I have a theory about bread culture.
White bread has an extensive history, but white bread was not always as ubiquitous as it is today. White flour requires extra processing, and so, historically, it has been expensive. What’s expensive, of course, tends to become a mark of class, and so while commoners had to “make due” with whole-grain flour and brown bread, the wealthy could afford “clean” looking white bread. Furthermore, the whiteness of the flour and bread made people associate it with cleanness and purity because it would be more difficult for the miller to cut the flour with other cereals (or worse).
Sliced white bread, of course, reaches the American masses in the 1920s in the form of Wonderbread, and the reign of white bread was secured until the last ten years or so. I grew up thinking that non-white bread would taste like cardboard. I was really missing out and have since learned my lesson about what is good bread. In the US, it’s relatively easy to get whole-grain bread since shopping at Whole Foods or the local organic store has become the luxury of choice for many. “Artisan bread,” yesterday’s crusty peasant bread, is in vogue, and I am on that like a foodie setting fire to a stack of Semi-Homemade Magazines.
Unfortunately, I now live in Japan, where 食パン (shokupan, which assures you it is bread for eating) is king. 食パン is basically Wonderbread cut to the size of Texas toast. To as insult to the 食パン injury, I live in rural Japan, so while the Tokyoites can get decent whole-grain bread in right in Tokyo Station, I can only get whole-grain bread if 1. I’m able to root out the ONE bag of three slices of 全粒粉 (zenryuuhun, whole wheat flour) bread in the store or 2. if the local bakery takes pity on a poor foreigner and happens to have some bread with “stuff” in it.

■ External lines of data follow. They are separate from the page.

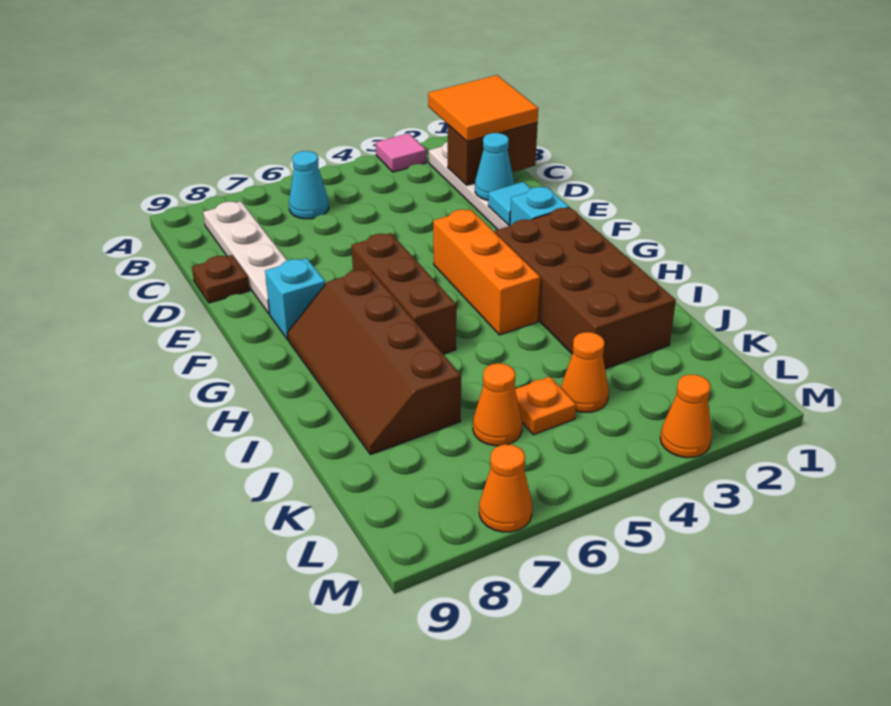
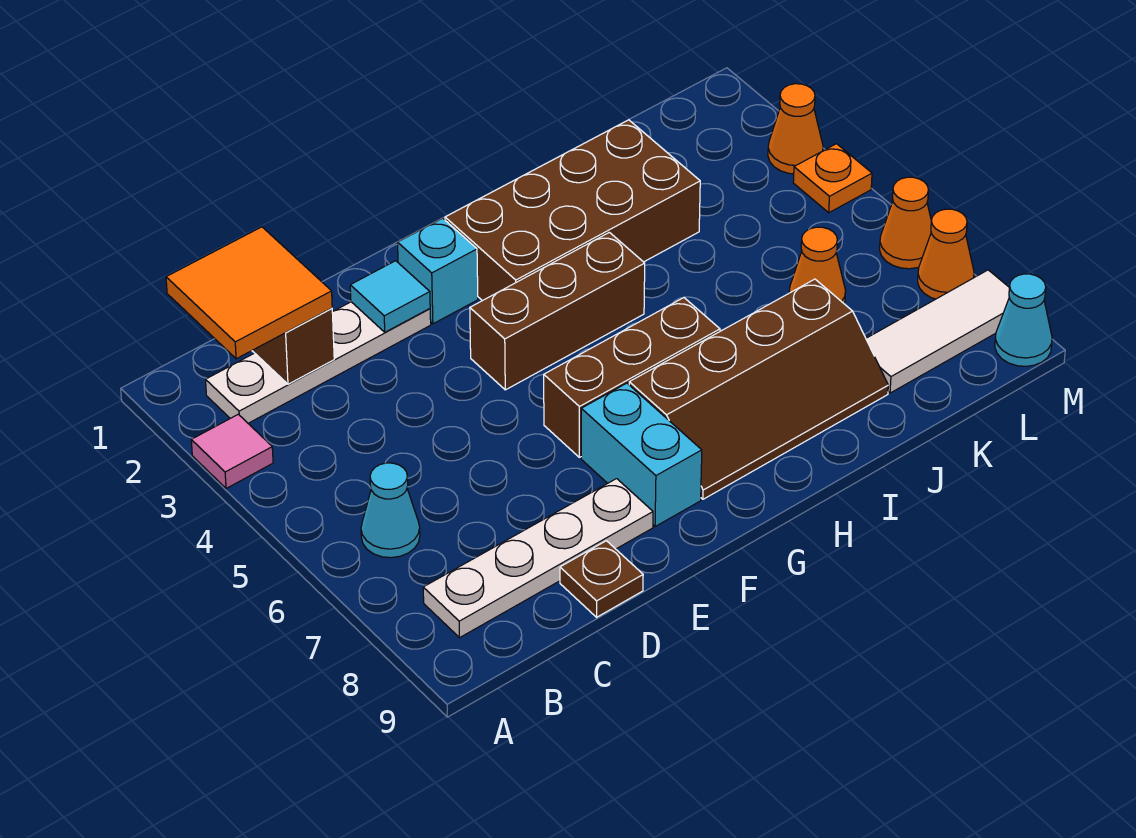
cyan cone D2 level 2 -> cyan cone M9 level 1
orange brick F4:H4 level 1 -> brown brick F4:H4 level 1
cyan brick F8 level 1 -> cyan brick F7:F8 level 1
orange cone K4 level 1 -> orange cone M6 level 1
orange plate K5 level 1 -> orange plate M4 level 1
none -> white tile K8:M8 level 1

So, why 食パン? First, Japan is not a bread culture, and, as such, has not had the movement to go back to peasant bread. Second, white rice vs. brown rice/other grains is their version of upper-class food now available to the masses. Third, there’s the lack of sandwich culture. A “sandwich” here is an egg-salad sandwich on white, not a delicious sliced-turkey sandwich piled with vegetables and nestled between seven-grain bread. As if the bread weren’t already a problem, there are no sliced deli meats here and eating raw vegetables is considered weird. (You should see the stares I get with my lunch salads.) Thus, the culture of bread in Japan hasn’t developed in a way that suits my tastes.

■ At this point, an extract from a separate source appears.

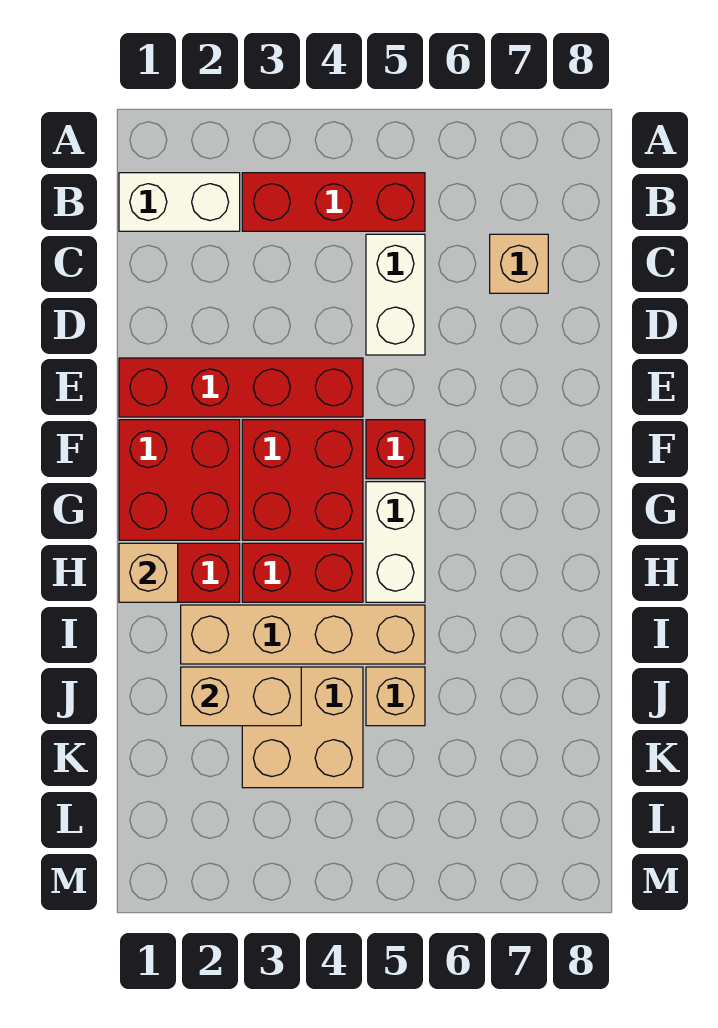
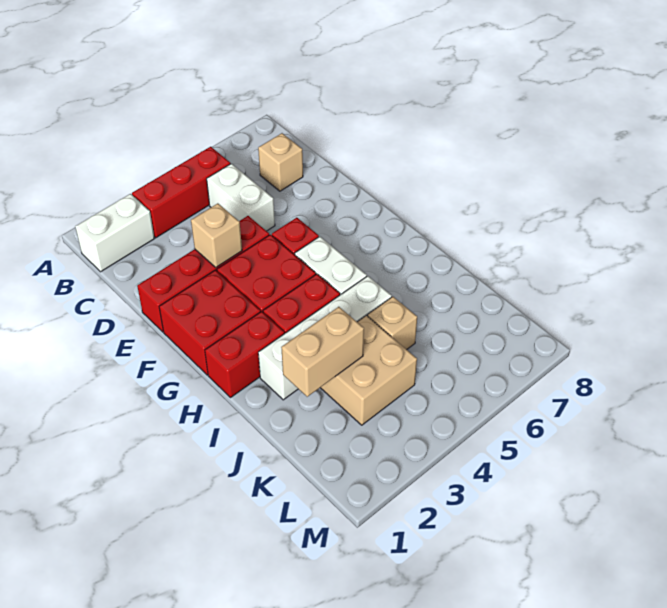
tan brick H1 level 2 -> tan brick E3 level 2
tan brick I2:I5 level 1 -> white brick I2:I5 level 1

It took me six months, but I finally have started baking my own whole-grain bread in the oven range (moven). I have yet to experiment with bread for sandwiches, but this dense, non-sweet bread is great for dipping in soup or having for breakfast with a bit of jam.
Whole-Grain Soda Bread
Adapted from “Irish Brown Bread” on allrecipes.com*
Makes one large loaf
240 g whole-wheat flour (zenryuuhun 全粒粉)
70 g bread flour (kyourikiko 強力粉)
12 g (about 2 tablespoons) oatmeal or rolled oats (ootomiiru オートミール)*
2.5 g (1/2 teaspoon) baking soda (juusou 重曹)
3 g (1/2 teaspoon) salt (shio 塩)
350 ml buttermilk***
1. Preheat oven (予熱 yonetsu) to 220 degrees C. Lightly grease a baking sheet or cake pan.
2. In a large bowl, stir together whole wheat flour, bread flour, rolled oats, baking soda and salt. Gently mix in the buttermilk and knead very lightly. If you use a heavy hand with this dough, the bread will turn out like a brick.
3. Form into a rounded flat loaf on the baking sheet or in the cake pan and make an X on top with a knife.
4. Bake for 30-45 minutes until golden brown on top.
This bread should be wrapped up well and eaten within 2-3 of cooking, if possible, as it has a tendency to dry out quickly.
*I haven’t included American measurements because you can just use the original recipe in your big American ovens. Why, yes, I am jealous.
**Oatmeal (オートミール）may be available in the baking section of your grocery store with the specialty flours. This type of oatmeal is not rolled oats, but “cooking oatmeal” and make contain some eggs or sugar. If you prefer to use rolled oats, you can order organic rolled oats from the Foreign Buyers’ Club for a reasonable price.
***Make your own buttermilk by combining 140 ml regular or lowfat milk (gyuunyuu 牛乳) with 10 ml lemon juice or vinegar in a small bowl. Stir and let sit for 10 minutes at room temperature before adding to the recipe.